The AI Economy Is in the Crosshairs

This is where it gets really serious from a macro perspective. The AI industry — and specifically its data centre investments — has been essentially holding up the US economy, accounting for 39% of US GDP growth in the first three quarters of last year, according to the Federal Reserve Bank of St. Louis.

That's an extraordinary number. AI infrastructure spending isn't just a tech story — it's become an economic story. And the Iran conflict is threatening it directly.

IDC has already cut its 2026 IT spending growth forecast to 9%, down from the 10% growth rate projected before the conflict began. But if the fighting drags on for a long time, that could drop to just 5% or 6%. For context, Gartner had forecast 10.8% growth in IT spending before the conflict broke out.


Energy: The Hidden Tech Story

Most people don't connect "oil prices" with "cloud costs." But they're deeply linked.

Cloud pricing is downstream from energy markets, and Europe is structurally exposed due to its reliance on imported energy. Your Azure bill, your AWS costs, your Google Workspace pricing — all of it depends on the cost of electricity. And electricity costs depend heavily on gas prices.

The near-total closure of the Strait of Hormuz — a key corridor for roughly a fifth of the world's oil and gas — has caused Dutch TTF gas benchmarks to nearly double, triggering concerns across energy-intensive economies.

For European businesses, this is a double-whammy: higher energy bills AND higher cloud costs. The era of cheap cloud may well be over, not because of anything tech companies have done wrong, but because the geopolitical assumptions underpinning cheap energy have collapsed.


The Semiconductor Wildcard

There's another angle here that's flying under the radar. Tungsten — an essential component in semiconductor production — has surged over 50% in price since March 2026, with China restricting exports as the conflict unfolds. Semiconductors are the foundation of everything: chips, AI processors, GPUs, server hardware.

If chip manufacturing costs go up, device prices go up. PC refresh cycles get more expensive. AI hardware becomes pricier. The whole supply chain tightens.


What Does This Mean for You?

If you're running a school, an SME, or managing IT for an organisation, here's my practical take:

Cloud costs may rise. Don't expect your Microsoft 365 or Google Workspace renewals to stay flat. Energy-driven cost pressures on hyperscalers will eventually filter down to customers.

Cybersecurity becomes non-negotiable. Iran and other adversaries are running sophisticated influence operations powered by the same commercial AI tools the rest of the world uses every day — campaigns that can trigger market sell-offs, halt logistics operations, and fuel public panic. If you haven't reviewed your security posture recently, now is the time.

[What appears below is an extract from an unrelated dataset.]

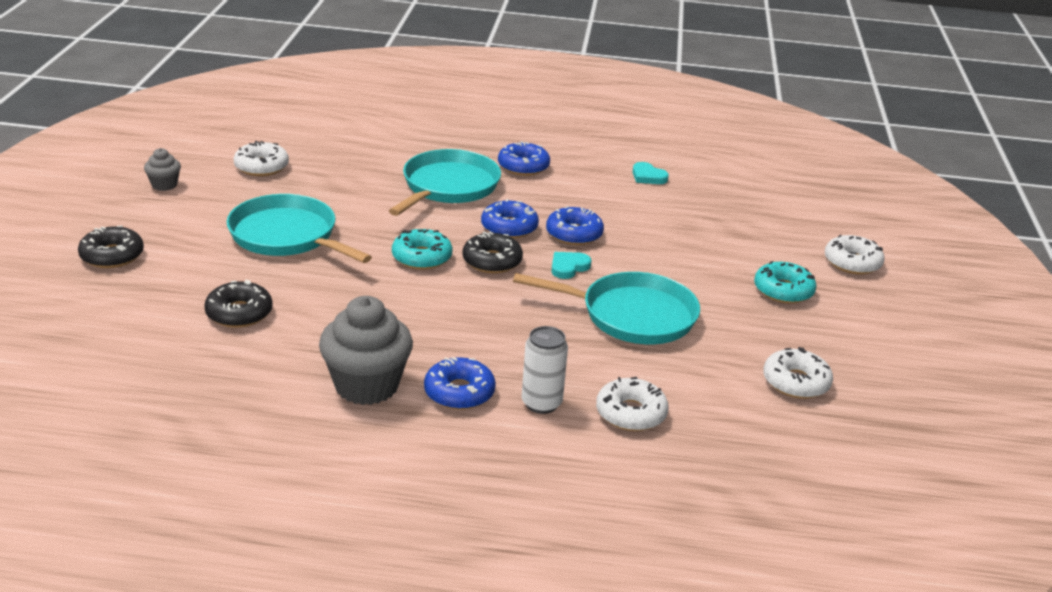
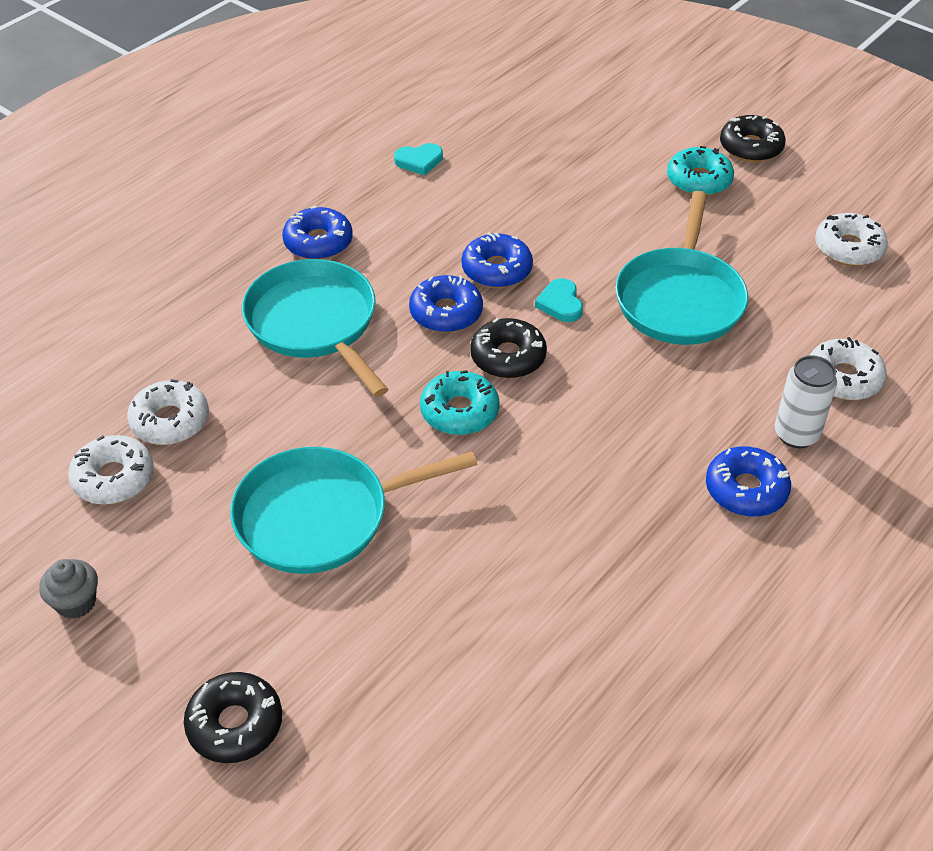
camera: 55 degrees left, 15 degrees up
(239, 313) = (474, 628): black donut -> black donut (751, 147)
(366, 385) = (693, 562): grey cupcake -> none
(632, 315) = (680, 299): turquoise pan -> turquoise pan turned 150 degrees clockwise
(852, 262) = (679, 115): white donut -> white donut (170, 421)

AI infrastructure plans may slow. If you're in the middle of a Copilot or AI deployment, be aware that broader AI infrastructure investment hesitancy could slow vendor roadmaps and feature rollouts.

European sovereign cloud is suddenly a much more serious conversation. Cloud infrastructure is no longer just a technical decision — it is becoming a geopolitical one. Expect more conversation from governments and enterprises about where their data actually lives.


Final Thought

I've been in IT since 1987. I've seen conflicts affect supply chains, I've seen recessions hit hardware budgets, and I've seen geopolitics reshape the technology landscape. But this feels different. We've never before seen named hyperscale cloud providers become physical targets in a conflict. We've never had the AI economy so exposed to Middle Eastern energy instability at exactly the moment it's become central to global GDP growth.

The Iran conflict isn't just a news story. It's a live stress test of the digital infrastructure the modern world runs on. And so far, it's revealing some serious fault lines.

Keep watching this one. It's going to matter to all of us.